#### The input
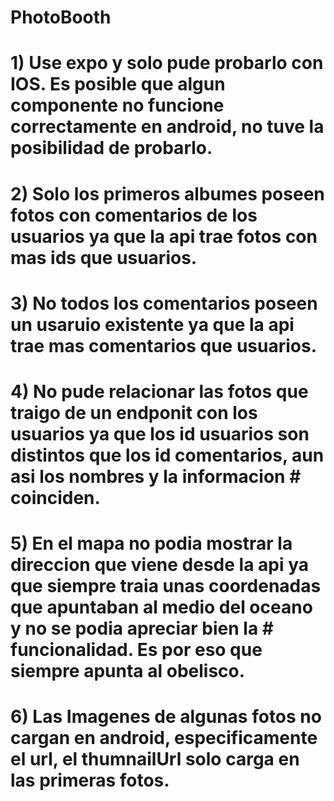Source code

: # PhotoBooth
# 1) Use expo y solo pude probarlo con IOS. Es posible que algun componente no funcione correctamente en android, no tuve la posibilidad de probarlo.
# 2) Solo los primeros albumes poseen fotos con comentarios de los usuarios ya que la api trae fotos con mas ids que usuarios.
# 3) No todos los comentarios poseen un usaruio existente ya que la api trae mas comentarios que usuarios.
# 4) No pude relacionar las fotos que traigo de un endponit con los usuarios ya que los id usuarios son distintos que los id comentarios, aun asi los nombres y la informacion     # coinciden.
# 5) En el mapa no podia mostrar la direccion que viene desde la api ya que siempre traia unas coordenadas que apuntaban al medio del oceano y no se podia apreciar bien la         # funcionalidad. Es por eso que siempre apunta al obelisco.
# 6) Las Imagenes de algunas fotos no cargan en android, especificamente el url, el thumnailUrl solo carga en las primeras fotos.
########
Problem statement:
In the entries above, find the line holding "# 3) No todos" and the line holding "# 4) No pude", then retype exactly those two lines and every line between them, and nothing else.

Result of this exercise:
# 3) No todos los comentarios poseen un usaruio existente ya que la api trae mas comentarios que usuarios.
# 4) No pude relacionar las fotos que traigo de un endponit con los usuarios ya que los id usuarios son distintos que los id comentarios, aun asi los nombres y la informacion     # coinciden.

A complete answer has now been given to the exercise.